◆ EXCERPTED PASSAGE:
────────────────────────────────────────
Trail runners are the best. I quit wearing boots years ago, even with a a heavy pack on. I am a lot more comfortable over long distances. 
Ray Jardine's theory is that people mostly walk on flat, level surfaces all day and as a result have weak ankles. If you get out on the trail more, you'll strengthen all those little muscles and tendons and soon you won't need the extra support of boots. Check out his books if you get a chance.


----------



## Phreak (Mar 20, 2005)

I strictly hike in trail running shoes. Boots are bulky and over time weaken your ankles. I've never had a hiking related injury due to wearing trail shoes. I did the Foothills trail a few weeks ago in 3 days carrying 48 pounds and was fine. I guess it's all about personal preference. If you have strong ankles, I'd recommend trail shoes over boots any day of the week and twice on Sunday.


----------



## Weary Wanderer (Mar 21, 2005)

I say you not confound those with other trully sports wear. As for the trail runners...one advantage they have is if you prefer light, unchallenging hikes, you'll scarcely have to think about changing your shoes each season, or instead choose with new collection of summer blisters


----------



## cbcbd (Mar 21, 2005)
────────────────────────────────────────
◆ DATASET CONTENT:
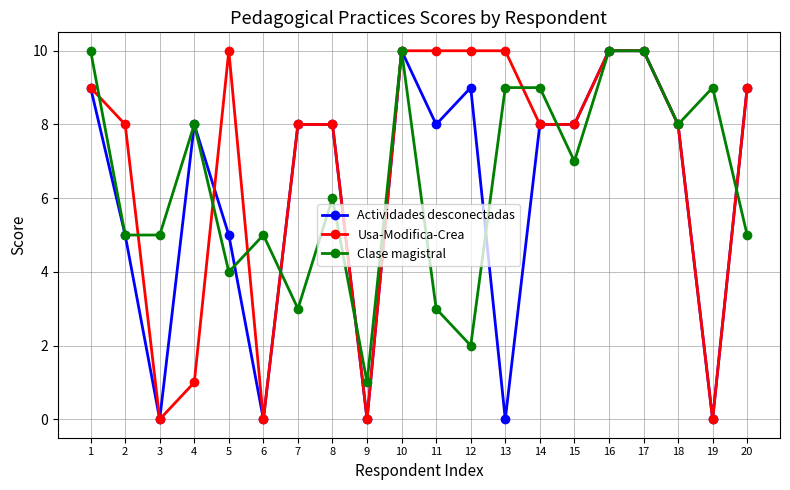

What are all the series names shown in the legend?

Actividades desconectadas, Usa-Modifica-Crea, Clase magistral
────────────────────────────────────────
◆ EXERCISE OBJECTIVE: Extend the forum thread on trail running shoes versus hiking boots by writing the post that follows its final line, the header for cbcbd.

◆ RESULT:
Weary Wanderer said:
			
		

> As for the trail runners...one advantage they have is if you prefer light, unchallenging hikes, you'll scarcely have to think about changing your shoes each season, or instead choose with new collection of summer blisters


Define "light, unchallenging hikes?"
I've done plenty of week hikes in tough terrain carrying lots of stuff (and also picking up friend's gear) and my trail runners have lasted me for a long time. Besides, there are plenty of AT thruhikers who opt to go the whole 6 months on trail runners or running shoes. I even met a whole group of thruhikers that were hiking in tevas! 
In the end it's all about knowing your body, your limits, and how you take care of your feet in the long run.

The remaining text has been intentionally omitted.